A pious Europe? Why Europe should not define itself as Christian
The paper discusses Joseph Weiler’s proposition of including a reference to Europe’s Christian roots in the Constitution for Europe. By examining the common European heritage as well as comparing with existing European constitutions, it is argued that an explicit religious reference is misleading as well as counterproductive to the development of a common European identity.
Agustín José Menéndez
Joseph Weiler's Un'Europa Cristiana argues that there should be an explicit reference to the Christian roots of European identity in the Preamble of an eventual European Constitution. Such a claim requires discussing the groundings of European identity, its relation with personal and collective identities, and the relationship between the process of political and economic integration and the national constitutional traditions.
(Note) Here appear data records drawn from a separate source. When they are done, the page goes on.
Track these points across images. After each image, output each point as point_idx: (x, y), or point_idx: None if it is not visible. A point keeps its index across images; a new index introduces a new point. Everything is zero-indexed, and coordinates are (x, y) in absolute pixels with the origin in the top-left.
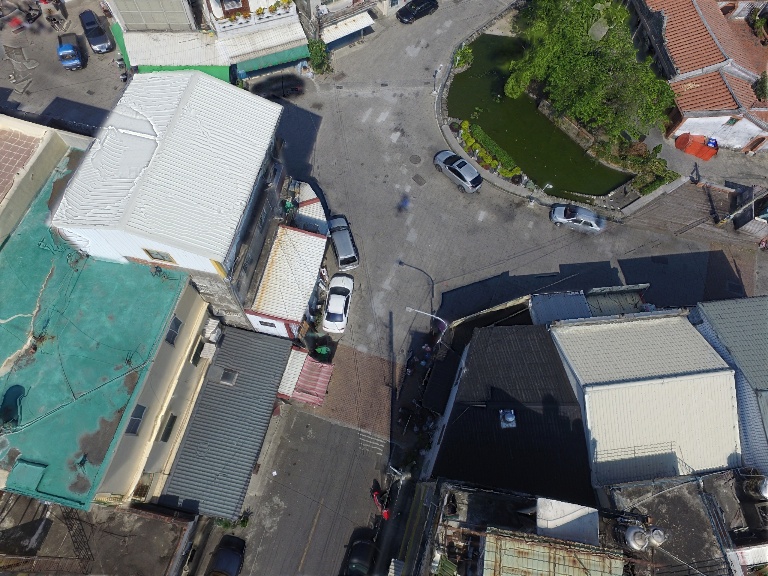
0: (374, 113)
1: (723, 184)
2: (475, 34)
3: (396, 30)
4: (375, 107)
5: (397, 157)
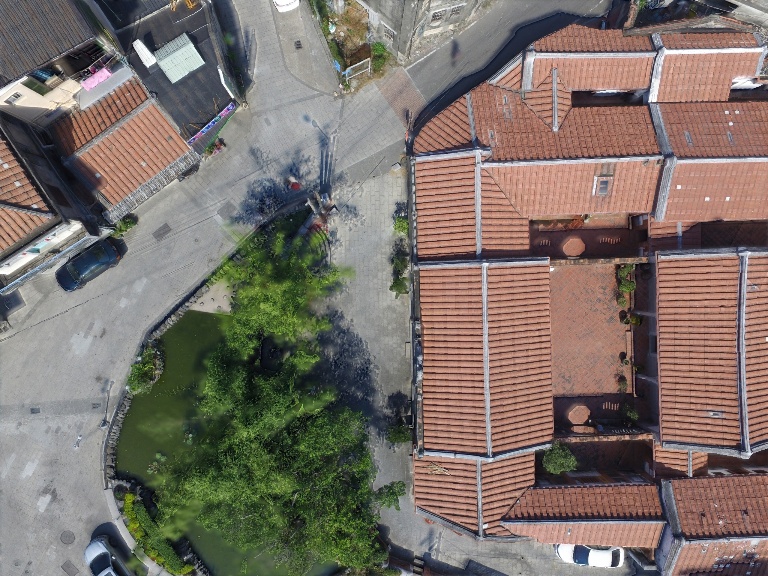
0: (18, 463)
1: (465, 565)
2: (171, 318)
3: (59, 300)
4: (20, 452)
5: (44, 535)
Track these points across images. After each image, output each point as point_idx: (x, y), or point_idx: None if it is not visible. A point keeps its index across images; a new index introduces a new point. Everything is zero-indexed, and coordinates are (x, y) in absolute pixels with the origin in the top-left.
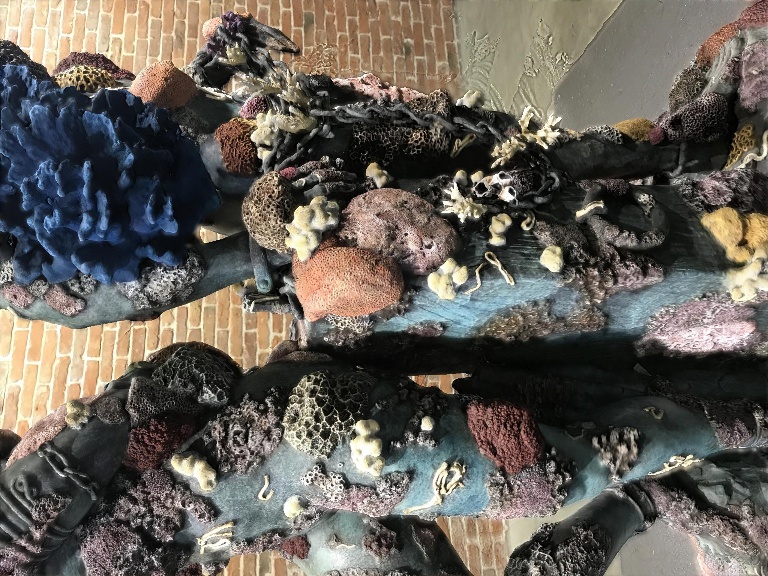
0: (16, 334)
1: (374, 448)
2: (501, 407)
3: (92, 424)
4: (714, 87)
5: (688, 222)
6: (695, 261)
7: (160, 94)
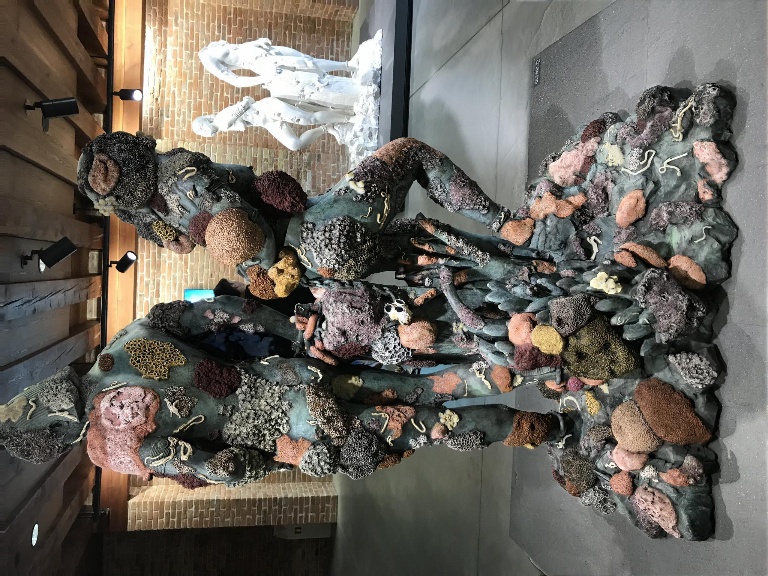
0: None
1: None
2: None
3: None
4: None
5: None
6: None
7: None
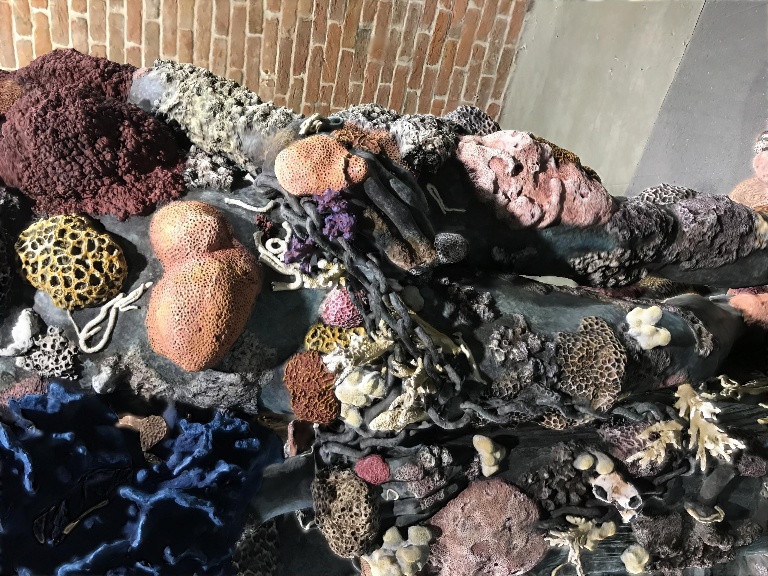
0: None
1: None
2: None
3: None
4: None
5: None
6: None
7: (210, 361)
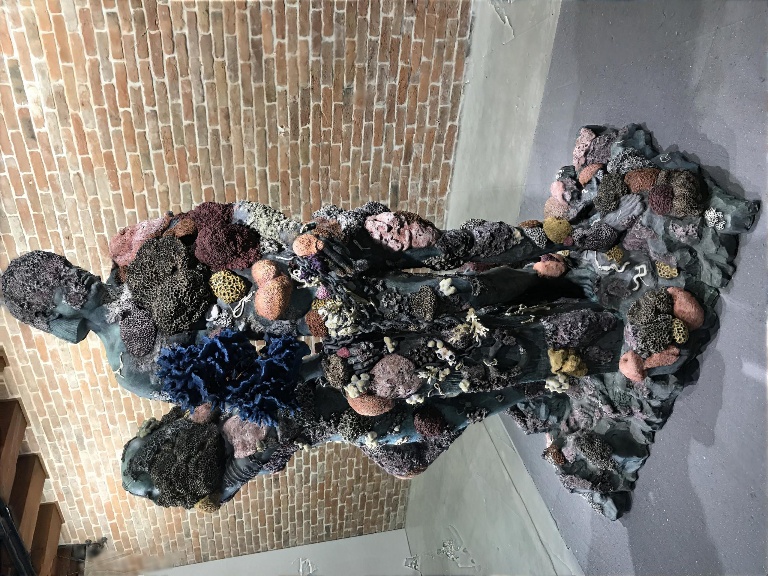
0: (44, 38)
1: (374, 445)
2: (429, 423)
3: (267, 450)
4: (615, 224)
5: (541, 351)
6: (534, 374)
7: (278, 316)
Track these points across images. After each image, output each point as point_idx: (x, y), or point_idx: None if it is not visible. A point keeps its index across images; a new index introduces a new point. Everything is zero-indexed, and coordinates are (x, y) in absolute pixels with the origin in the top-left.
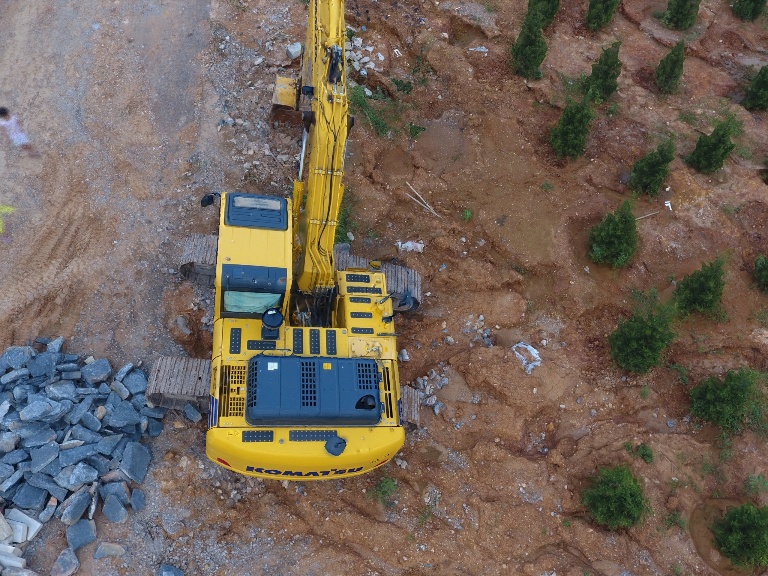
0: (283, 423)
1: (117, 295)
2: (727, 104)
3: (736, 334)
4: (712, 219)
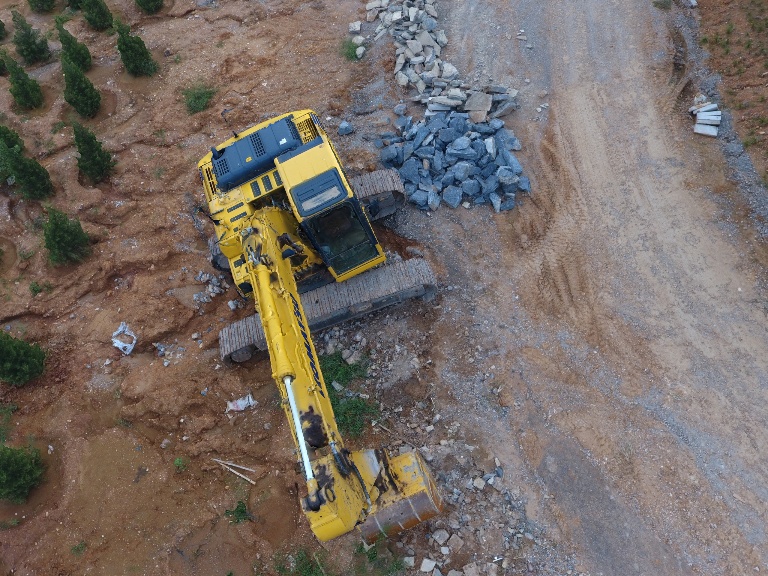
0: None
1: (483, 256)
2: None
3: None
4: None
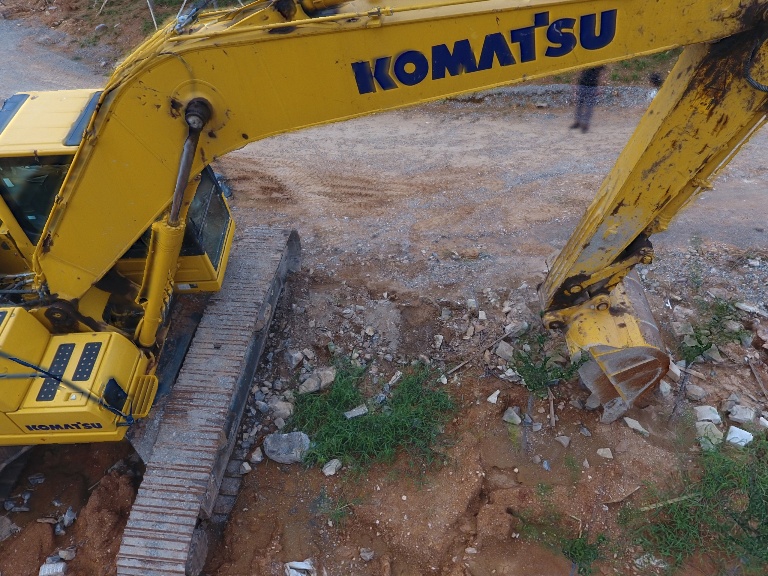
0: None
1: None
2: None
3: None
4: None
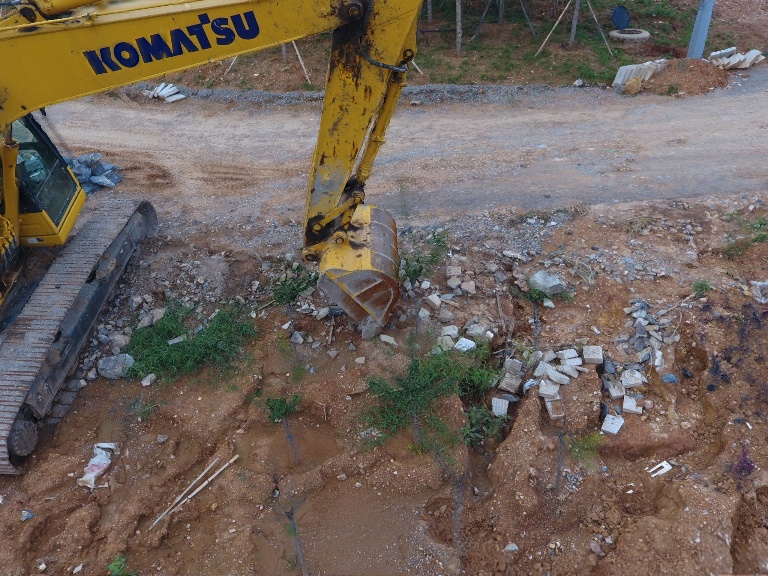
0: None
1: None
2: None
3: None
4: None
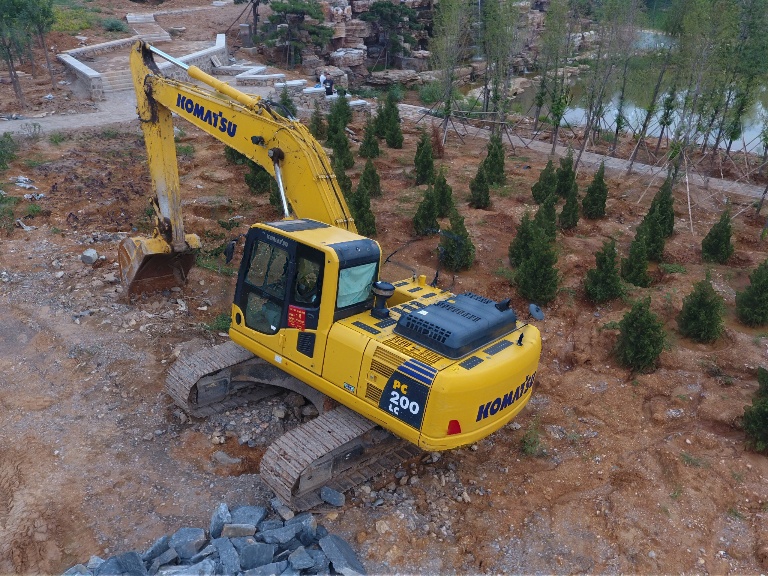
0: (474, 347)
1: (116, 486)
2: (415, 188)
3: (561, 265)
4: (478, 231)
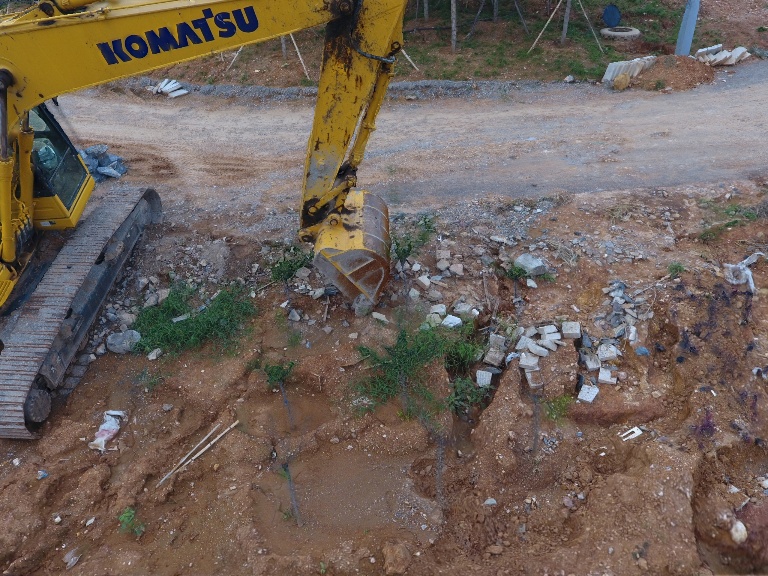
0: None
1: None
2: None
3: None
4: None
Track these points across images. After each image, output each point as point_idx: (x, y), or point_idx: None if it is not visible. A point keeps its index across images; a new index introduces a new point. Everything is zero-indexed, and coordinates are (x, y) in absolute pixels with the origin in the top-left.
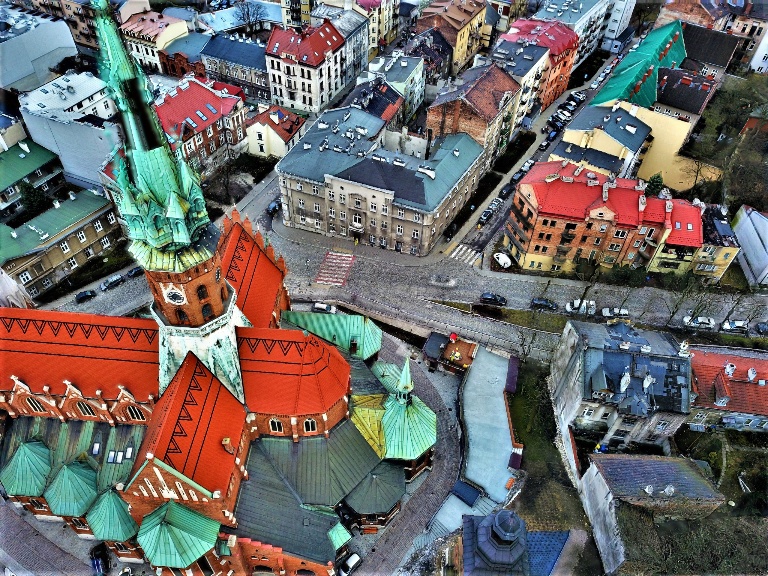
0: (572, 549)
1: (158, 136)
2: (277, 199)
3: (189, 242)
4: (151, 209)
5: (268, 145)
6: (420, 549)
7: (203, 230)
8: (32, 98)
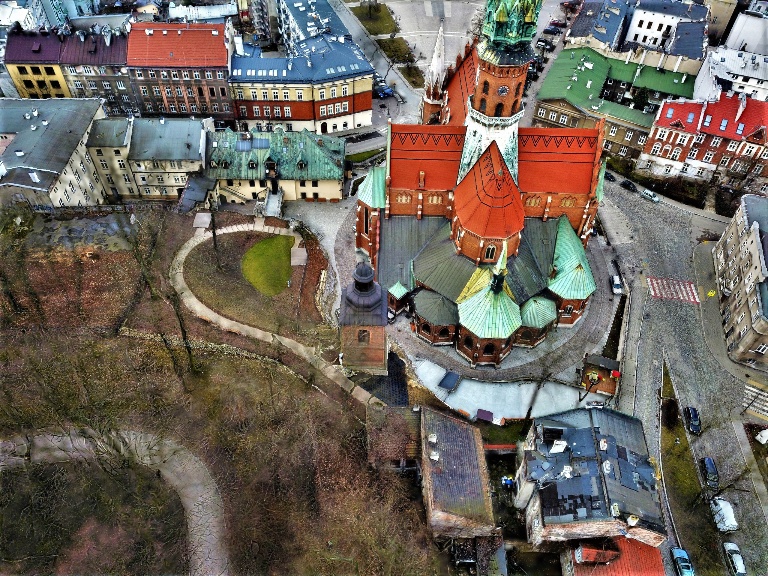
0: None
1: None
2: None
3: (492, 41)
4: (492, 5)
5: None
6: None
7: (507, 46)
8: (726, 52)
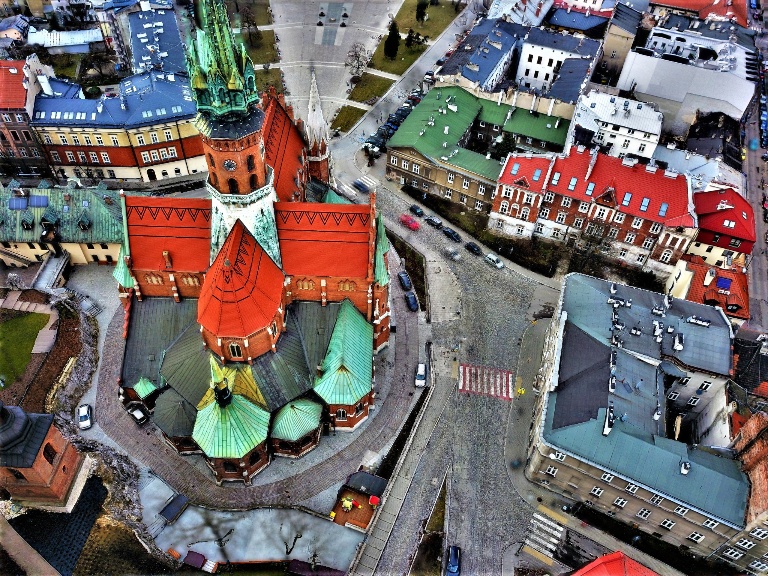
0: (46, 574)
1: (202, 22)
2: None
3: None
4: None
5: (679, 292)
6: (134, 468)
7: (216, 116)
8: (598, 97)
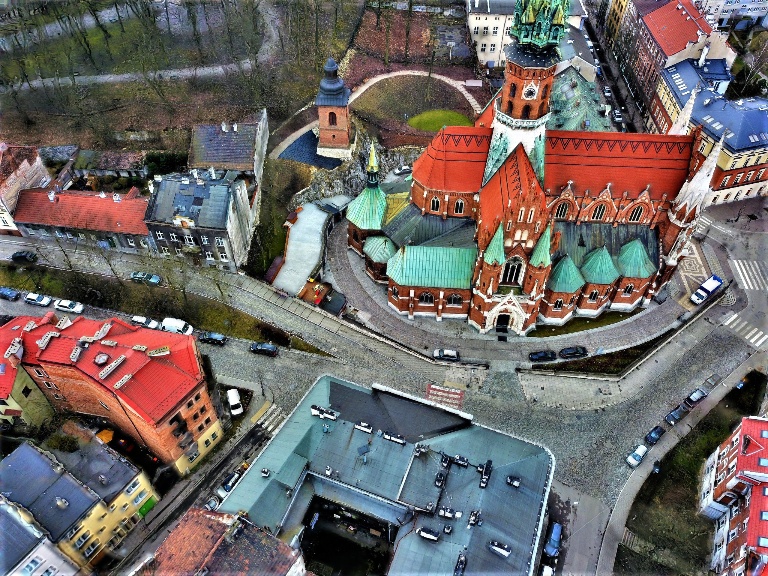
0: (281, 148)
1: None
2: (558, 567)
3: None
4: None
5: None
6: None
7: None
8: None
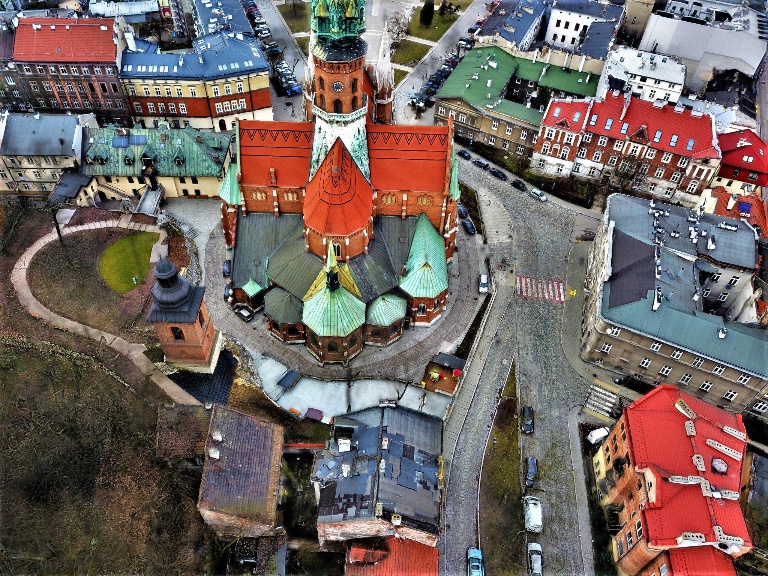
0: None
1: None
2: None
3: (317, 36)
4: None
5: None
6: None
7: (332, 41)
8: (626, 52)
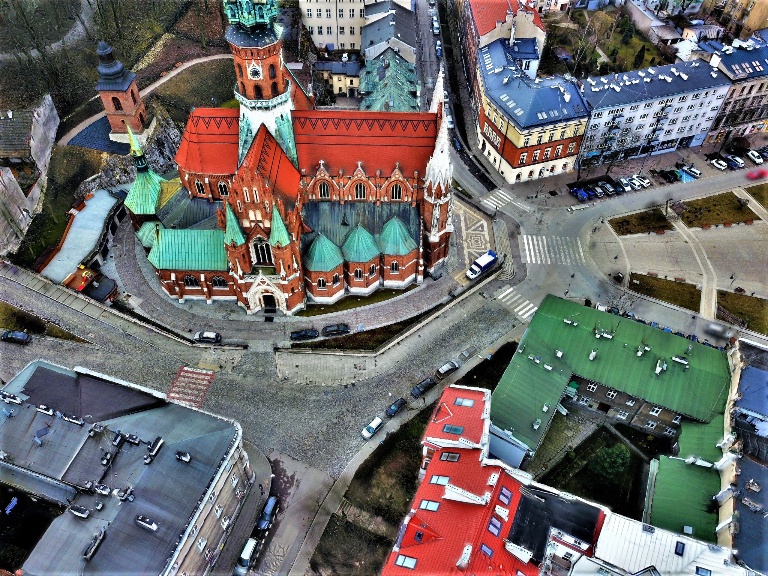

This paper finds such a discussion proper and timely, but disagrees with Weiler's conclusions. First, it is held that the positive constitutional law of the Union and its member states does not support an explicit reference to Christian values. It is argued that Weiler's interpretation of "constitutional tolerance" does not correspond to the actual contents of European constitutional law, and that a different understanding of the 'commonality' of the common constitutional traditions is required by positive law. Second, Weiler's argument is found wanting in politico-theoretical terms. A renewed secular or republican principle is found more respectful of the religious freedom of believers and non-belivers, at the same time that an explicit reference to Christian values is found counterproductive in terms of ensuring the civic integration of all residents in the Union.
This paper has later been published in European Law Review 30, 1 (2005), 133-148.